NexJ Systems needs to sell more of its business software if it wants to convince investors it has a bright future, said TD analyst Scott Penner.
Software license sales dropped 88 percent in the 2013 third quarter from $2.5 million for the same period in 2010, according to third-quarter financial statements for those years.
Total revenue for the 2013 third-quarter was $6.6 million, up slightly from $6 million in 2012 for the same period. NexJ Systems, a Toronto-based company, develops software that helps financial and healthcare businesses manage its clients.
Profit magazine named NexJSystem Canada’s fastest growing company in 2012.
The company has posted year-over-year third-quarter losses due to growing expenses since its entry into the Toronto Stock Exchange in 2011.
Penner said the company has dedicated more resources within the past year to selling licenses for its healthcare software, Connected Wellness. However, sales are not following — net losses grew 400 per cent from 2010 to 2013.
According to Penner, the company has made healthcare the focus of its marketing efforts but hasn’t provided substantial information on how much money they’re making.
“They have this health business that really doesn’t generate a lot of revenue but there’s quite a bit of investment going into it,” Penner said.
The analyst said in an interview that some fluctuation is to be expected, but more sales would be better.
“When you’re dealing with relatively small numbers and a relatively small number of customers, you’re going see some of those dramatic ups and downs” Penner said.
“In itself it’s not any sort of death knell, but we would like to see them booking a lot more business before being a little bit more positive on the outlook,” he continued.
In its MD&A for the 2013 third quarter, NexJ Systems noted that its sales tend to fluctuate across quarters because product implementation timelines range from nine to 18 months.
But in the same document, the company noted that allowing other companies to resell its software was a potential area for revenue growth. In the first quarter of 2013, NexJ Systems signed a deal with SAP, a German software company, to resell some of its products.
Penner said the company has had two changes of senior management in its sales division since 2011, which makes it “tough to get any real continuity.”

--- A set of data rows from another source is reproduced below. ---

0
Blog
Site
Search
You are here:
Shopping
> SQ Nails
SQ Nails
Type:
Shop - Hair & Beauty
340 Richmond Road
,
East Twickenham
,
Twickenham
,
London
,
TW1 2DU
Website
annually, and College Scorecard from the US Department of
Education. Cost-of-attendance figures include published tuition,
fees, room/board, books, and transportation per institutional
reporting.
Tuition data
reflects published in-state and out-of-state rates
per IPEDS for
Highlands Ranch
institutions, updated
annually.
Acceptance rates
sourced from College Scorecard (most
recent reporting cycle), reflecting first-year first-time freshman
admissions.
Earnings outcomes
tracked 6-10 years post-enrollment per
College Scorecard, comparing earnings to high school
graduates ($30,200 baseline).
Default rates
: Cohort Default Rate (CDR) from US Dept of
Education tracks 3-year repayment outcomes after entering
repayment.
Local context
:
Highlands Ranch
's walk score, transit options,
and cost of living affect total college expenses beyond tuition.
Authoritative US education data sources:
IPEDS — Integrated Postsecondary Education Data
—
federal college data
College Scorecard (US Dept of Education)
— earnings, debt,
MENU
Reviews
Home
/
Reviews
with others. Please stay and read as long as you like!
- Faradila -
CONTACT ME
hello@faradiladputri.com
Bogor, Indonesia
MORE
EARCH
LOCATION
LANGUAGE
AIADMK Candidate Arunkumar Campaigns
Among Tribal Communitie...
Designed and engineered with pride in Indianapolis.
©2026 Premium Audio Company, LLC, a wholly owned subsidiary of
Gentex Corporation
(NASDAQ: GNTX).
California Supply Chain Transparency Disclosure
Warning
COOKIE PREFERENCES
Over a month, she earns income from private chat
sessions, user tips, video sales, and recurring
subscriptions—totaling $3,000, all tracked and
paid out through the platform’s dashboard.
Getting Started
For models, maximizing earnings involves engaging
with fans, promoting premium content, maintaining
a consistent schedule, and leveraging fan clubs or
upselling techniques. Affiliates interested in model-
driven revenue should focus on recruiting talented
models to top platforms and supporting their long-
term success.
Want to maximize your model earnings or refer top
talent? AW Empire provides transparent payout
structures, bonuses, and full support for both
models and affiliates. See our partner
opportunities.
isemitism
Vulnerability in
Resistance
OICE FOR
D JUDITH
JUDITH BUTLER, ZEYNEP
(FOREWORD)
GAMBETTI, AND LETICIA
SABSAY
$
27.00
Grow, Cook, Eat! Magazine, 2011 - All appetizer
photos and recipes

Richard Davis, an analyst at Canaccord Genuity, echoed Penner’s outlook on the company. In a letter to investors dated Nov. 3, Davis suggested that if the company can sell more software licenses, its stock might improve. The share price has lagged for the past year between $1.71 and $4, down from its initial offering of $9 in 2011.
Penner said Canada’s weaker dollar could help NexJ Systems sell more software licenses in the United States. Three-quarters of its 2012 revenue, representing $20.7 million, came from the U.S., according to corporate documents.
Furthermore, the company recently publicized a new American business opportunity. On Jan. 21 NexJ Systems announced it had struck a deal with Ransford Health, an American management-consulting firm. It will begin offering NexJ Systems’ Connected Wellness software to its clients.
Despite NexJ Systems’ challenges in license sales, analysts aren’t ready to declare the company a sell just yet. In December the TSX granted NexJ Systems permission to buy back one million of its shares, a positive sign to investors.
“They obviously think there’s value in their shares at this price and they have the cash, so why wouldn’t they buy them themselves,” Penner said.
Penner said the buyback is an indication of a healthy amount of cash in the company and confidence in its share value.
At the end of 2013 third quarter, NexJ Systems had $28 million in cash and cash equivalent assets. It had $46 million in the third quarter of 2012.
NexJ Systems is expected to release its 2013 fourth-quarter results in early February.